# introducing a young budgie to an older cockatiel



## lynnh (Apr 26, 2009)

hi all
i wonder if anyone could give advice. we have a cockatiel who si 9 years old, a friend of mine from work has a young budgie and can no longer keep it due to the reason that her granddaughter is allergic to bird feathers and dust. i would like to have the budgie myself, but would it be ok to home the budgie with the cockatiel. we have no room for a new cage, as we already have a red lored amazon in another large cage, ferrets in the ferret nation cage in the same room. i know they can be kept together but would it be ok to introduce them to each other eventhough the cockatiel is 9 years old. please help
lynnh


----------



## sullivan (Aug 29, 2008)

budgies do sometimes take to cockateils to be honest its generally in a avairy i would say itr may be a little unfair on your cockatiel to put such a young bird in with him .As the young budgie may harass the older bird maybe not aggressively but playing. But it may be too much for your older bird and your bird has been on its own for so long.It maynot take to another bird now. Could you not set up a cage next to your cocateil for some time first to see how they react together with the safty of bars between them. see how your bird is.
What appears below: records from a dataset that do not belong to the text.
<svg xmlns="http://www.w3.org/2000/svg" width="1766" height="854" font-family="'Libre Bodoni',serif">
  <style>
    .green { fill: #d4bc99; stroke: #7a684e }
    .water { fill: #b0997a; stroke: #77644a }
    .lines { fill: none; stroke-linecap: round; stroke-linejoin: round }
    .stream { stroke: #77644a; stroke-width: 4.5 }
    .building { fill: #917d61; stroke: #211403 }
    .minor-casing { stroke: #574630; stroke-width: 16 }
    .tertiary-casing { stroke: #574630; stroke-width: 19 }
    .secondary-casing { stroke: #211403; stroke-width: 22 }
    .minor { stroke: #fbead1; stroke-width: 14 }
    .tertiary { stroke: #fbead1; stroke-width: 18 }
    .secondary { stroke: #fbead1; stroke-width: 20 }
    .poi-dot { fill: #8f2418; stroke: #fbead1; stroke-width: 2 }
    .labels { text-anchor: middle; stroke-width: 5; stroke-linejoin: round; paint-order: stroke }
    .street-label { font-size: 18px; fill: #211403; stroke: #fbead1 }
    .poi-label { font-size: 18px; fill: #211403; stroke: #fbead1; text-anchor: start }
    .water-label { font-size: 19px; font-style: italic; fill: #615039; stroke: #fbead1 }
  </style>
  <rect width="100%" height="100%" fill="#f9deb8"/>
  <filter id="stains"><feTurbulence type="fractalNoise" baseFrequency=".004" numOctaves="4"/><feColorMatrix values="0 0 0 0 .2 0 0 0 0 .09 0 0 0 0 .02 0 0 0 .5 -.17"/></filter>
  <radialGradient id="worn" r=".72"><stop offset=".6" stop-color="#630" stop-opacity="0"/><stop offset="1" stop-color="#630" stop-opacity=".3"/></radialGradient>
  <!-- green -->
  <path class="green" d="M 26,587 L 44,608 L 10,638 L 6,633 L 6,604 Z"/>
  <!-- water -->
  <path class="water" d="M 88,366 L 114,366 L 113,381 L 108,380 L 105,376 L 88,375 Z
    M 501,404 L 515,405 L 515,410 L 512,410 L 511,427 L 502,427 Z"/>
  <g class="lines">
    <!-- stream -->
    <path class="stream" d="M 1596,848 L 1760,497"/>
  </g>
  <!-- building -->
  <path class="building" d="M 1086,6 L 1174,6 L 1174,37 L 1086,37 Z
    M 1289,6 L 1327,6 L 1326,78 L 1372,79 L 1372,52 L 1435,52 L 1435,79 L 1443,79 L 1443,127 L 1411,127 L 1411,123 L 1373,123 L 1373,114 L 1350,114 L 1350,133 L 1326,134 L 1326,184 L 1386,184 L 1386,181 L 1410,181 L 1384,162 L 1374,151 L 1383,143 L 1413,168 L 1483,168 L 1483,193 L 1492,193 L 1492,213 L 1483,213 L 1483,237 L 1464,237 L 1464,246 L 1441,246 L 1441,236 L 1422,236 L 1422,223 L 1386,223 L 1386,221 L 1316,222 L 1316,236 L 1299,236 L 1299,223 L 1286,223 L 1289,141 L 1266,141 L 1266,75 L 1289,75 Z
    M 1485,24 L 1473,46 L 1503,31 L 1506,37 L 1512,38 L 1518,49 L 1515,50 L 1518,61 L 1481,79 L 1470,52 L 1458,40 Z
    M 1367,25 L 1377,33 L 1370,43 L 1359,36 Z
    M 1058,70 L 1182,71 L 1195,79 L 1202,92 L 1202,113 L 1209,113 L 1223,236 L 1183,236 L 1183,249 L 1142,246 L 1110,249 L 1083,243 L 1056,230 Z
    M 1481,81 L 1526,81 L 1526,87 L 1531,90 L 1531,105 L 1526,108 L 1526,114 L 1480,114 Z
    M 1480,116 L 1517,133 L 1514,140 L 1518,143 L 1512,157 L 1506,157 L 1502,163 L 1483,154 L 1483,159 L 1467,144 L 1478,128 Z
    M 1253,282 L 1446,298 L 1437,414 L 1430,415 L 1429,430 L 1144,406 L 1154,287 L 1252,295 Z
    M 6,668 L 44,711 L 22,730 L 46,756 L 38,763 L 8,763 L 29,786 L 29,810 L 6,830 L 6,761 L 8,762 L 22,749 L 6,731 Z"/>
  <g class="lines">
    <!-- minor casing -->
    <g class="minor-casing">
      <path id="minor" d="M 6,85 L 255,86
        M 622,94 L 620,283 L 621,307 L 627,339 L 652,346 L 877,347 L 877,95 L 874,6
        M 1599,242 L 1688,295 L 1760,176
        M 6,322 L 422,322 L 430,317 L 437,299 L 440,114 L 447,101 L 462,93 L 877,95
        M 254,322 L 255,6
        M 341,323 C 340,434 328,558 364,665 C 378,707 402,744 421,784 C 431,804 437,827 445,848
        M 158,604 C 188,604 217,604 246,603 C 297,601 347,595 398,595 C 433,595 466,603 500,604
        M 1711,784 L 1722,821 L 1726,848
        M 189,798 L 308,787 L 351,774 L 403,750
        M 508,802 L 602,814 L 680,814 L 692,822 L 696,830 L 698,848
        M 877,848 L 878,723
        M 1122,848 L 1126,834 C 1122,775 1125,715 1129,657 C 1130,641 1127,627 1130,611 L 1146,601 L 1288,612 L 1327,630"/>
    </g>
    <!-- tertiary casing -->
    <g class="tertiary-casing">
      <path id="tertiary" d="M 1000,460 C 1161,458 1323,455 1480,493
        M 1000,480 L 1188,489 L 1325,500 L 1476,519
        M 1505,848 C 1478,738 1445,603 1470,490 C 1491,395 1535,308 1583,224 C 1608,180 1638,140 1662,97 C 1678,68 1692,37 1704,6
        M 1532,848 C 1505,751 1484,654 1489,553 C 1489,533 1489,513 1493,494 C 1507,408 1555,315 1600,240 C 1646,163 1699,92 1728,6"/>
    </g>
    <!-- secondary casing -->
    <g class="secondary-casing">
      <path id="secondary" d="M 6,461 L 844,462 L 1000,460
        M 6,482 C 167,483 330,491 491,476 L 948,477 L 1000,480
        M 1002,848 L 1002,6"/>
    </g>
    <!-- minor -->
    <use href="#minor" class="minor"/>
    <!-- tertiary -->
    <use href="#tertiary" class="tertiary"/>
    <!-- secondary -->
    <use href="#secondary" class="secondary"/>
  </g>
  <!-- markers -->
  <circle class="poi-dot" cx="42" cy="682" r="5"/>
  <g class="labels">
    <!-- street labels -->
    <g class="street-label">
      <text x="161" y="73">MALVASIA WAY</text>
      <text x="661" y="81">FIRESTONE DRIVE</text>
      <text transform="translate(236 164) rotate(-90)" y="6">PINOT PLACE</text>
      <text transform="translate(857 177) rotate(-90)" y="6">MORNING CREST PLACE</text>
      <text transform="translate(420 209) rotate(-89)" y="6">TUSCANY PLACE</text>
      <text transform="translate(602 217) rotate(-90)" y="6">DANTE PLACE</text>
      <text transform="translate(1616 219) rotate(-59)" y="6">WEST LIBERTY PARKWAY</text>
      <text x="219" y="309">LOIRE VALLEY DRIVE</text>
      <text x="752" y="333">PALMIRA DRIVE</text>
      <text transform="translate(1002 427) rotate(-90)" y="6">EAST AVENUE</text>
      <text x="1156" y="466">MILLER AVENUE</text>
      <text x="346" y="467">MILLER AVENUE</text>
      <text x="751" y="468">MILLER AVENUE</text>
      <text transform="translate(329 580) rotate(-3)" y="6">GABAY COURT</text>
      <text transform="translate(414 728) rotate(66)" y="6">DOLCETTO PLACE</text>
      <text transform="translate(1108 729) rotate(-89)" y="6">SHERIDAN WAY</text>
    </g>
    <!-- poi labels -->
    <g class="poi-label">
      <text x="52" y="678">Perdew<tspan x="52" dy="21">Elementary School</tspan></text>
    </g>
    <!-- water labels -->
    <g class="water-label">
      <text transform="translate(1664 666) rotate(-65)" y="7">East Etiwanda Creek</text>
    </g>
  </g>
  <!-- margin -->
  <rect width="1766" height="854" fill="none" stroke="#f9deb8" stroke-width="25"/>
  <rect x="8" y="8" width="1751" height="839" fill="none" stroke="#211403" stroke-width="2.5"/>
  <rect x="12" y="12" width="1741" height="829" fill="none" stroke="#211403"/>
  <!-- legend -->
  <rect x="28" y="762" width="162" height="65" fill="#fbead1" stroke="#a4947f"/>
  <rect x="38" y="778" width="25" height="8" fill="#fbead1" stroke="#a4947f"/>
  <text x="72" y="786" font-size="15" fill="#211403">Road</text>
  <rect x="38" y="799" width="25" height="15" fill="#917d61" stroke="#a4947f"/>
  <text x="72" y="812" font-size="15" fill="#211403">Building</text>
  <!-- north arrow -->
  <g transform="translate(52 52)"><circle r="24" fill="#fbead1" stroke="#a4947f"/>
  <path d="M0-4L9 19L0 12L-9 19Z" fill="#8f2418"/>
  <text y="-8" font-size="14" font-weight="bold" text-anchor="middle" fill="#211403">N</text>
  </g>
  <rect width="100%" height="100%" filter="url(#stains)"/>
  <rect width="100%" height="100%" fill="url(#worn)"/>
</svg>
If yours gets let out for exercise you could try them out together at least they can get away from each other and arent forced together.


----------



## dingal2000 (Oct 18, 2009)

Thing is also if the Cockatiel does take to the Budgie and the other way araound, you may also find he may distance himself from human contact and more towards the Budgie. same as putting another cockatiel with a cockatiel. so you my lose the closeness with him.


----------



## charlie9009 (Nov 24, 2008)

I don't think budgies are very good in with cockatiels as they can be too boysterous, and you can't get 2 birds and put them in a cage together and hope they get on, you couldn't do that even if it was another cockatiel you were getting! You would need to put them in seperate cages, but close to eachother, as suggested above. If you don't have space for another cage then I would let your friend find another home for the budgie.


----------